Especialistas defendem rastreio ao cancro da próstata
Nunca foi consensual o rastreio ao carcinoma da próstata em homens saudáveis, mas começa a surgir uma nova corrente em defesa de uma orientação abandonada há mais de uma década. Nos grandes centros de decisão da urologia mundial, o tema está novamente em cima da mesa e para o médico português, Abranches Monteiro, será uma questão prioritária em 2022.
O eventual regresso da política de rastreio e a nova visão dos especialistas sobre o assunto foi a nota dominante da entrevista do presidente cessante da Associação Portuguesa de Urologia (APU) ao DN, JN e TSF durante o congresso dos urologistas que decorreu no último fim de semana, em Lisboa.
Abranches Monteiro terminou dois mandatos e quatro anos como rosto da APU. "Permanentemente vi surgirem inovações nesta área, mas realço sobretudo a maneira como passamos a olhar para esta doença. Tive oportunidade de estar em contacto com os grandes centros de decisão na Europa e, no fundo, é a Associação Europeia de Urologia que, em contacto com as associações em cada país, toma as decisões e a grande resolução que está em equação é voltar ao rastreio do cancro da próstata abandonado em todo o mundo há 10 ou 12 anos".
São os números altos da mortalidade e os custos elevados dos tratamentos que justificam a nova atitude. "Há condições para voltar a ter este rastreio porque estão a aparecer, em muito maior número, homens com a doença em estado muito avançado. Esses doentes têm uma taxa de mortalidade bem mais elevada que outros". O argumento das despesas com tratamentos, que por muito inovadores que sejam não são plenamente curativos, é outro fator. "Tratar estes doentes em fase avançada pode custar, ao longo da vida, até vinte vezes mais do que os tratamentos na fase precoce", justifica.
Apesar de discutido internacionalmente, o regresso ao rastreio do cancro da próstata ainda é apenas uma probabilidade porque a pandemia travou as reuniões dos grandes fóruns onde as decisões são tomadas.
"Deveríamos ter conseguido reunir os centros de decisão, mas não foi possível e estamos agora ainda, em cada país, a discutir o que fazer para encontrar consensos e levar a decisão a outras instâncias". Abranches Monteiro acredita que em Portugal as opiniões dos urologistas "estão em linha com os novos raciocínios e novas visões do problema". A política de rastreio obriga, na opinião do especialista, a maior facilidade de acesso às estruturas de saúde por parte dos utentes, a começar, desde logo, pelos cuidados primários, o que atualmente já constitui um desafio. Mais grave ainda, lembra, é garantir consultas com os especialistas em tempo útil. "O número de pacientes que vai enfrentar estas situações aumentará exponencialmente. A batalha vai ser em várias frentes", defende o médico que esteve à frente da Associação Portuguesa de Urologia.
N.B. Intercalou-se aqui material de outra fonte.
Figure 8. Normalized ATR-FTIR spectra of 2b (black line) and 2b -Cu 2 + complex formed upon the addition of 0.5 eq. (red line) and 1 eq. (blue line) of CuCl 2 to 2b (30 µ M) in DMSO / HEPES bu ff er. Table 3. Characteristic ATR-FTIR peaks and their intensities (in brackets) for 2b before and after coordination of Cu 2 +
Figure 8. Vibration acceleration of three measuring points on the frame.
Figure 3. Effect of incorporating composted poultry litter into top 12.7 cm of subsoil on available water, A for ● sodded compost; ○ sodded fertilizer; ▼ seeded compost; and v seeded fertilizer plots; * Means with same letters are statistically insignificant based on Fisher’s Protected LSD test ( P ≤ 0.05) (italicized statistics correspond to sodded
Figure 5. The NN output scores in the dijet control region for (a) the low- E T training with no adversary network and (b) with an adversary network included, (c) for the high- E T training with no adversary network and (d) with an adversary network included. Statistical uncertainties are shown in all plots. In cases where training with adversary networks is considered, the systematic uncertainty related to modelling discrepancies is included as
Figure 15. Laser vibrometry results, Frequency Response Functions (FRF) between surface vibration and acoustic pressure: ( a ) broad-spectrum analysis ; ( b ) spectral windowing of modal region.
À questão sobre como enfrentar uma nova realidade, Abranches Monteiro não encolhe os ombros, mas descarta responsabilidades. "Não podem ser os urologistas a dar essa resposta. O nosso papel é apenas o de alertar". Nesse propósito e em jeito de recado lembra que "só vale a pena fazer diagnósticos precoces se tivermos celeridade nos processos para dar andamento aos resultados desse rastreio".
Os números não estão confirmados, mas por estimativa, no ano passado foram diagnosticados em Portugal sete mil novos casos de cancro da próstata. Na concretização da eventual política de rastreio, a medicina geral e familiar ganhará novo protagonismo. Atualmente são já os médicos dos cuidados primários de saúde que, ao observarem determinados pacientes, ativam procedimentos e exames de diagnóstico como análises sanguíneas e o toque retal. As análises detetam o marcador tumoral PSA e o toque retal é necessário para avaliar o tamanho da próstata, a glândula masculina do tamanho de uma noz que aumenta consoante a idade. Com novas orientações essa prática passará a fazer parte da rotina.
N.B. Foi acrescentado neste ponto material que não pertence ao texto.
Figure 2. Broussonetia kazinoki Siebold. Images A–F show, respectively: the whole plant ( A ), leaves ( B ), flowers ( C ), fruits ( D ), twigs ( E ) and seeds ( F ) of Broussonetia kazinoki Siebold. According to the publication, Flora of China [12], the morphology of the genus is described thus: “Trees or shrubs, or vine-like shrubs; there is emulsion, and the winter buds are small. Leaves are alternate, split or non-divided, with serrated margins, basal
"A partir de certa idade (45-50 anos) todos os doentes, mas sobretudo os indivíduos que tenham determinado perfil e historial familiar, serão alvo de análises sanguíneas pedidas pelos médicos de família", exemplifica o urologista Abranches Monteiro. "São análises muito simples e que podem detetar as primeiras suspeitas. Não são análises diagnósticas, mas podem despoletar o processo de confirmação de casos suspeitos e, nesse momento, já será o especialista a decidir avançar ou não para exames mais pormenorizados até chegar a um diagnóstico e à terapêutica a propor ao doente".